Fazit für die Praxis

Unsere Beobachtungen ergaben eine geschätzte Inzidenz von ca. 30 % von Hyposmie in der von uns behandelten Gruppe von 63 SARS-CoV-2-positiven Patienten. Die Riechstörung war überwiegend nicht mit rhinitischen Symptomen assoziiert, was auf eine nichtrhinitische, z. B. neurogene Ursache hinweisen kann. Unsere Beobachtungen sprechen dafür, dass sich das Riechvermögen häufig im Laufe von 1–3 Wochen nach Auftreten erholt. Anhaltspunkte für ein gehäuftes Auftreten einer Schmeckstörung ergaben sich nicht. Die hier vorgelegten frühen Ergebnisse, die im Rahmen der Krankenversorgung der ersten SARS-CoV-2-positiven Patienten in Deutschland erhoben wurden, können sowohl bei der Interpretation der COVID-19-assoziierten Hyposmie als auch im Rahmen eines beruhigenden Patentengesprächs angesichts der hier beobachteten temporären Natur der Hyposmie hilfreich sein. Darüber hinaus kann nach unserer derzeitigen Erfahrung eine plötzlich aufgetretene Hyposmie ohne Vorliegen einer neuen Nasenatmungsbehinderung (Rhinitis) das führende oder sogar einzige Symptom einer SARS-CoV-2-Infektion sein.
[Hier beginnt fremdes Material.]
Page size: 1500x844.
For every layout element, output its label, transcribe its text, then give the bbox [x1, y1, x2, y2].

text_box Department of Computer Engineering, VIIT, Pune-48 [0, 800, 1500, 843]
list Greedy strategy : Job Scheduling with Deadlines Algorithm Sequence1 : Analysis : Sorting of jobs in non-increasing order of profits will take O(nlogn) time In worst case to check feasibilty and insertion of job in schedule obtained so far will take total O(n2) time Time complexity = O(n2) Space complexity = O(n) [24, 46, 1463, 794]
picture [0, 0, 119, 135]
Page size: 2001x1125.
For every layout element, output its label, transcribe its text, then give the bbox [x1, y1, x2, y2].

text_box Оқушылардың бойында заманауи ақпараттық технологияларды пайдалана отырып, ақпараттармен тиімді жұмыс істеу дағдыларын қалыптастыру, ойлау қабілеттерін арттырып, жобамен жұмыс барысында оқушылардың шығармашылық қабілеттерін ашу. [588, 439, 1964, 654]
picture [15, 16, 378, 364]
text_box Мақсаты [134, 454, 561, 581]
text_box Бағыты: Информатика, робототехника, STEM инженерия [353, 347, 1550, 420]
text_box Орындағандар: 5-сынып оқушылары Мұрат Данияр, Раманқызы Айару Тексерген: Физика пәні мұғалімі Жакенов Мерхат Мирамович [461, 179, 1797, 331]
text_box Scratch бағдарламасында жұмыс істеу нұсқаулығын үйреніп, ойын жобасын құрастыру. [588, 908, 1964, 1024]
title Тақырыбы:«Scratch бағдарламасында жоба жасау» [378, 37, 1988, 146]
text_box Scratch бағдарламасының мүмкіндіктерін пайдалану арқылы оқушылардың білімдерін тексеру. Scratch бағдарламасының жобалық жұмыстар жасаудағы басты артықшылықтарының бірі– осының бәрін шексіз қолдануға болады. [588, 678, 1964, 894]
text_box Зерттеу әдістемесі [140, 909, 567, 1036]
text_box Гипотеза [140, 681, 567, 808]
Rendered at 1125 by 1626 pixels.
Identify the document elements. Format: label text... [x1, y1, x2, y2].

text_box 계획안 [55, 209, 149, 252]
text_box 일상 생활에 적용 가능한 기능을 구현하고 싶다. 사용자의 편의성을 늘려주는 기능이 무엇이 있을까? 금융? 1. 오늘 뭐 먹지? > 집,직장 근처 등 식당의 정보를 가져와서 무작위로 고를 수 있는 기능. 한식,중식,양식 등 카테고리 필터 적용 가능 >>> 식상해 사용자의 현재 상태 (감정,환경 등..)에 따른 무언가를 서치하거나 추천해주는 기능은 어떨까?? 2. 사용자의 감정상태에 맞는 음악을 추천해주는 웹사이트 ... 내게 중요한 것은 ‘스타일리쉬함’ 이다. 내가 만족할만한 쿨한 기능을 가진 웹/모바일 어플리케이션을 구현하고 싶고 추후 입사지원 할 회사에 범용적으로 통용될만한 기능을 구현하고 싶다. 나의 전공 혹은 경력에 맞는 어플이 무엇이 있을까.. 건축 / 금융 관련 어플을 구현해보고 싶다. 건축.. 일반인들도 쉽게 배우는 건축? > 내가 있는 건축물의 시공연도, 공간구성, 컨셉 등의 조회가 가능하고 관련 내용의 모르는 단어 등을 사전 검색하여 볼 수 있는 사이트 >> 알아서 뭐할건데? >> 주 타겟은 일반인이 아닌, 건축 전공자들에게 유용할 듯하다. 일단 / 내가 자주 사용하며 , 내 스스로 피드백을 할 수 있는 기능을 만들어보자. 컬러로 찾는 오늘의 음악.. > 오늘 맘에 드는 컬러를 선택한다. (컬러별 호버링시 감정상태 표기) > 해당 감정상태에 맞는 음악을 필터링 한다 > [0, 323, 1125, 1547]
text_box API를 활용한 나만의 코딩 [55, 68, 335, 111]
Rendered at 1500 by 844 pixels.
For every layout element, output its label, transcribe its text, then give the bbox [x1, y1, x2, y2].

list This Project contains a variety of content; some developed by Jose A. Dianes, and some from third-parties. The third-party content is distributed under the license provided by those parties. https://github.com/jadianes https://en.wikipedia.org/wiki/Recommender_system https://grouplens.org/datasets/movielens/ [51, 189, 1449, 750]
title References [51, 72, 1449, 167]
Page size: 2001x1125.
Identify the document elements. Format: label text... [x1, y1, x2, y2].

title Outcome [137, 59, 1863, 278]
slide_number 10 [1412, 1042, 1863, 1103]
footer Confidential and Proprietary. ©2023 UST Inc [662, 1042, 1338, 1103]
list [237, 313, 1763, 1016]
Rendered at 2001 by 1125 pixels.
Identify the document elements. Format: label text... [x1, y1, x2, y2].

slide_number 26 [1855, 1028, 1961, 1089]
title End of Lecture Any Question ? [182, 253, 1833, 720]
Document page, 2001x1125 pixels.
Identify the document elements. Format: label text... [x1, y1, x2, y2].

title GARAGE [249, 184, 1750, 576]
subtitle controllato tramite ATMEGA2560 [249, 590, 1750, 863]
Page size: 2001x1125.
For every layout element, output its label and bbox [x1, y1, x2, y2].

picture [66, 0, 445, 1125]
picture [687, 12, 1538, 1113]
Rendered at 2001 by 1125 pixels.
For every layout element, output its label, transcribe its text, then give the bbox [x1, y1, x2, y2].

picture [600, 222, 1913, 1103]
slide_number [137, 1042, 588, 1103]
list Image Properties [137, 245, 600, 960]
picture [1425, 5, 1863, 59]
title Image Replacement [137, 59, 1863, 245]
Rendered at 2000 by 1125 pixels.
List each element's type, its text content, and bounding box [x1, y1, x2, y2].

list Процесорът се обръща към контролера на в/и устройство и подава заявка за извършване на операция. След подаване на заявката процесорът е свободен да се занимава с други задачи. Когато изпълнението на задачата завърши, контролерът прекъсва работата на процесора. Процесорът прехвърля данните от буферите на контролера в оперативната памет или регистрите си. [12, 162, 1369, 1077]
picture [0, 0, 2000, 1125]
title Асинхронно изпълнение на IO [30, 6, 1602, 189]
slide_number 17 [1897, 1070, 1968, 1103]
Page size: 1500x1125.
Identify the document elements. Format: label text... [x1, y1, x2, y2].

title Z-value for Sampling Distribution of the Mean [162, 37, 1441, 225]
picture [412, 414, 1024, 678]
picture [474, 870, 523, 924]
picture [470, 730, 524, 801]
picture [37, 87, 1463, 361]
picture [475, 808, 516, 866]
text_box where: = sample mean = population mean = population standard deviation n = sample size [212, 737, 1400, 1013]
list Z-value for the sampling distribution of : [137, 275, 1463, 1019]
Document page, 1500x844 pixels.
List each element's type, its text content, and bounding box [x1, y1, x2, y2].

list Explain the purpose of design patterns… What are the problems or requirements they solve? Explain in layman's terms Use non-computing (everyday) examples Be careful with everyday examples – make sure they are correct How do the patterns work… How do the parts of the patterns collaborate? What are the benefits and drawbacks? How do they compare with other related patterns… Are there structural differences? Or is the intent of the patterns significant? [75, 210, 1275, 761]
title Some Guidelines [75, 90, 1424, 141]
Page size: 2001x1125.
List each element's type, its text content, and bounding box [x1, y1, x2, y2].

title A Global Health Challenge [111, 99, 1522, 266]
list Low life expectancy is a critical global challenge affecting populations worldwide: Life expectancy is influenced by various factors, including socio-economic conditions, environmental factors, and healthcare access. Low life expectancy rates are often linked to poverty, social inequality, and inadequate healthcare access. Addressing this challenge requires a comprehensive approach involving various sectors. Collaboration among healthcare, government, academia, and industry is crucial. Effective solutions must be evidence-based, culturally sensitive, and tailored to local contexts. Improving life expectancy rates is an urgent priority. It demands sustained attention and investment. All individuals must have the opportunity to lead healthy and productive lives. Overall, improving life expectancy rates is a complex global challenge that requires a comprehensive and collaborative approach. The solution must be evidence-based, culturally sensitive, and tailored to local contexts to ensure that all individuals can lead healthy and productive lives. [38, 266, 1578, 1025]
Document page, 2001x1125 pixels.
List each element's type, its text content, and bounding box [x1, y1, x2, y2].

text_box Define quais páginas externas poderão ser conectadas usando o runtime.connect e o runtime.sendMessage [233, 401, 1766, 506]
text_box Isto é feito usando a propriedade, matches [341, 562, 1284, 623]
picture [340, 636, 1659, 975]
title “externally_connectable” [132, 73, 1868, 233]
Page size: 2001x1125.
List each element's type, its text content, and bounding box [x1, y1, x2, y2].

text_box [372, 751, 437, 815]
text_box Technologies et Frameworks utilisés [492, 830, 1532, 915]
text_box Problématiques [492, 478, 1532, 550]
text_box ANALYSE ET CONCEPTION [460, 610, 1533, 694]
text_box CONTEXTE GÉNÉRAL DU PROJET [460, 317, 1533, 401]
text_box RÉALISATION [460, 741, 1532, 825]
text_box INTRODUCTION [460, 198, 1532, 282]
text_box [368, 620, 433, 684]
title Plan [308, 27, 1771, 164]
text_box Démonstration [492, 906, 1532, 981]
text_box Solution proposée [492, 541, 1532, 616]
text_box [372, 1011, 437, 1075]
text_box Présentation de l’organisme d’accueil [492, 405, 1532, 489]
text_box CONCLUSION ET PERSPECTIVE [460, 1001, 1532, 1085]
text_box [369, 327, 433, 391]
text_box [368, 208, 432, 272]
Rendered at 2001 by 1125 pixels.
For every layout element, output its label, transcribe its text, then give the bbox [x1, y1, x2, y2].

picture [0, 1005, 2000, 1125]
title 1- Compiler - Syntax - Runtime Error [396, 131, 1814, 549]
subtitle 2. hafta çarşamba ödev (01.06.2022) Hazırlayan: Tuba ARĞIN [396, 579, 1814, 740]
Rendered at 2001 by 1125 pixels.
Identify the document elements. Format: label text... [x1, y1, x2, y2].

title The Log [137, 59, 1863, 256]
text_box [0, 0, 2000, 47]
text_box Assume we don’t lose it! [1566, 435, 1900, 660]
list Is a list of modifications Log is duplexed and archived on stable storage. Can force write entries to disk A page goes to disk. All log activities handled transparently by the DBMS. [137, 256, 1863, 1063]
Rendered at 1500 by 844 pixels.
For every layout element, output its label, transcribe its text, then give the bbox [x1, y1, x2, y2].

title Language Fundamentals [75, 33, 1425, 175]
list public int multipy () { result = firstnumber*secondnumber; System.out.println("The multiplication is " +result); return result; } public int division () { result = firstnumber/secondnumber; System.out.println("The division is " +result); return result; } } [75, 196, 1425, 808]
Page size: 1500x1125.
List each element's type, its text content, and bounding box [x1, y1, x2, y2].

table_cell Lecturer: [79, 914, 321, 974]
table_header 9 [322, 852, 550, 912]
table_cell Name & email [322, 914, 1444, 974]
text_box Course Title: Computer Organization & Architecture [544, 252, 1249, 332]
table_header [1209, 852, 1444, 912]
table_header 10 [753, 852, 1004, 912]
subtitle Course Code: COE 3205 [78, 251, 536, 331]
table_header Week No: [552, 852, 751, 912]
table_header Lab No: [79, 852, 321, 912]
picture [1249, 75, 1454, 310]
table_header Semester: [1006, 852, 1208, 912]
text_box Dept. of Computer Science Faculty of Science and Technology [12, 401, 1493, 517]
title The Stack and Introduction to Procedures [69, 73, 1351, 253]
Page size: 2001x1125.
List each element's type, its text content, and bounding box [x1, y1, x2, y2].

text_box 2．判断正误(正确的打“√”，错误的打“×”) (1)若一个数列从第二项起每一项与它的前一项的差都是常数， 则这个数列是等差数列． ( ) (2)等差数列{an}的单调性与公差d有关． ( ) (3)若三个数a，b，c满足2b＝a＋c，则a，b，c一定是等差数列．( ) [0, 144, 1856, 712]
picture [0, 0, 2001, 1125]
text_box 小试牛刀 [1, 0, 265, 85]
Einhaltung ethischer Richtlinien

Interessenkonflikt

S. Bocksberger, W. Wagner, T. Hummel, W. Guggemos, M. Seilmaier, M. Hoelscher und C.-M. Wendtner geben an, dass kein Interessenkonflikt besteht.

Alle beschriebenen Untersuchungen am Menschen oder an menschlichem Gewebe wurden mit Zustimmung der zuständigen Ethikkommission, im Einklang mit nationalem Recht sowie gemäß der Deklaration von Helsinki von 1975 (in der aktuellen, überarbeiteten Fassung) durchgeführt. Von allen beteiligten Patienten liegt eine Einverständniserklärung vor.